A imunidade parlamentar garante a deputados e senadores proteção por opiniões, palavras e votos no exercício do mandato. No entanto, segundo o entendimento do ministro, essa proteção não se estende a ações externas que possam ser interpretadas como tentativa de pressionar instituições nacionais.
O ministro descartou ainda a preliminar de que, agora residente nos Estados Unidos, o ex-deputado não poderia ter sido notificado por edital. Na avaliação de Moraes, se Eduardo não mudou o domicílio declarado, ainda cabe aplicação da notificação.
"Até a data de hoje, no julgamento, em momento algum, nem o próprio réu disse que mudou o seu domicílio, que o seu domicílio é os Estados Unidos. Ele só disse que não volta para o Brasil, com medo de responder pelos crimes que praticou."
Moraes citou ainda publicações nas redes sociais do ex-parlamentar, em que demonstra conhecer a ação penal. O ministro afirmou que "processo penal não é palhaçada".
Julgamento
A ação penal tem origem em denúncia apresentada pela PGR em novembro de 2025. O Ministério Público afirma que Eduardo atuou politicamente nos Estados Unidos ao longo do primeiro semestre para articular sanções contra o Brasil e contra ministros do STF, com o objetivo de interromper o julgamento de seu pai, o ex-presidente Jair Bolsonaro.
Segundo a acusação, Eduardo tentou influenciar a Casa Branca pela suspensão de vistos de ministros brasileiros e familiares, por sanções econômicas contra o país articuladas junto a congressistas norte-americanos e pela inclusão do nome de Alexandre de Moraes na lista de sanções da Lei Magnitsky, que prevê punições financeiras a autoridades estrangeiras.

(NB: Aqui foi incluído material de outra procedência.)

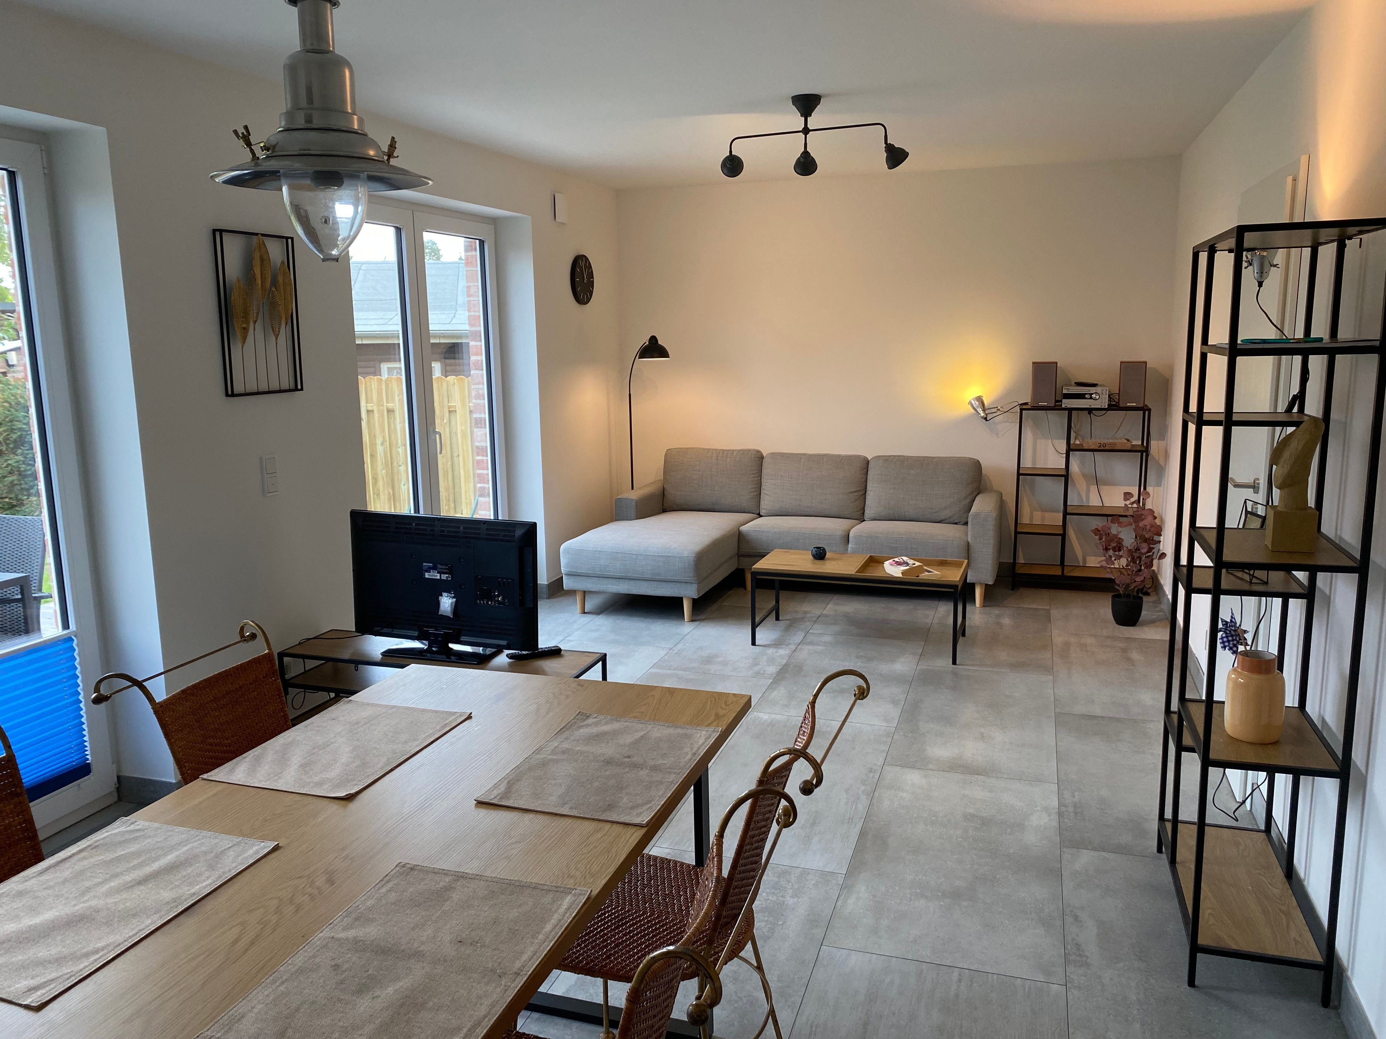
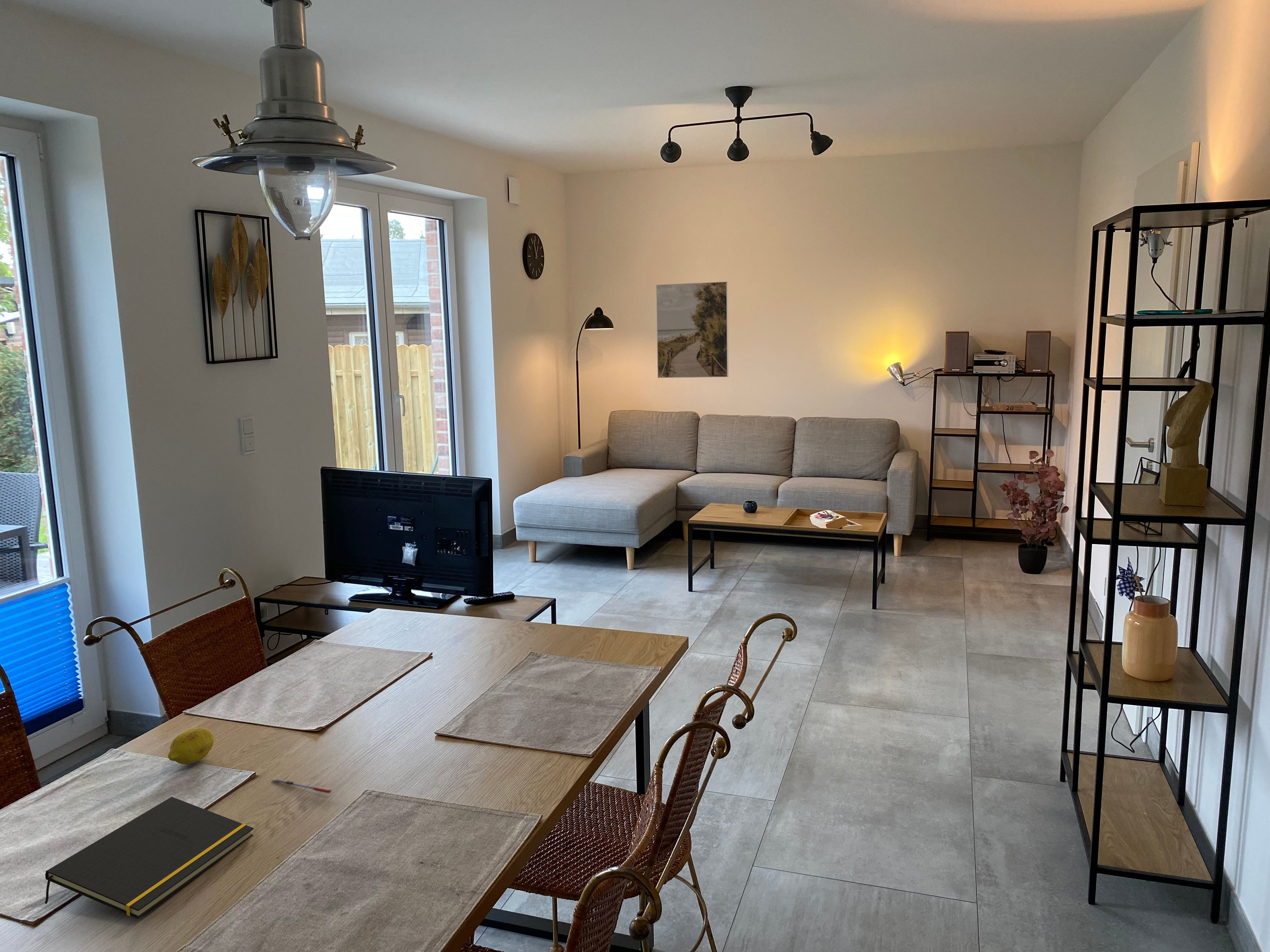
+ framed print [656,281,729,378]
+ notepad [44,796,254,919]
+ fruit [168,727,215,765]
+ pen [271,779,332,794]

A tensão diplomática com os Estados Unidos não impediu a condenação de seu pai, em setembro, a 27 anos e 3 meses de prisão por tentativa de golpe de Estado, abolição violenta do Estado de Direito, dano qualificado, deterioração de patrimônio tombado e organização criminosa.
Ausência em juízo
Sem advogado constituído nos autos, Eduardo Bolsonaro é representado pela Defensoria Pública da União. O ex-parlamentar não compareceu ao interrogatório realizado no mês passado. Desde fevereiro de 2025, Eduardo reside nos Estados Unidos. O depoimento estava previsto para ocorrer por videoconferência.
Durante o julgamento, os ministros decidirão pela absolvição ou condenação do ex-deputado. Caso seja condenado, a pena para o crime de coação no curso do processo varia de um a quatro anos de prisão, além de multa. Atualmente, a 1ª Turma é formada por Alexandre de Moraes, relator da ação, Flávio Dino, Cármen Lúcia e Cristiano Zanin.
A decisão também pode impactar no cenário político. Eduardo Bolsonaro é pré-candidato à suplência do Senado em uma chapa para as eleições deste ano. Uma eventual condenação, com enquadramento na Lei da Ficha Limpa, pode torná-lo inelegível e impedir sua participação no pleito.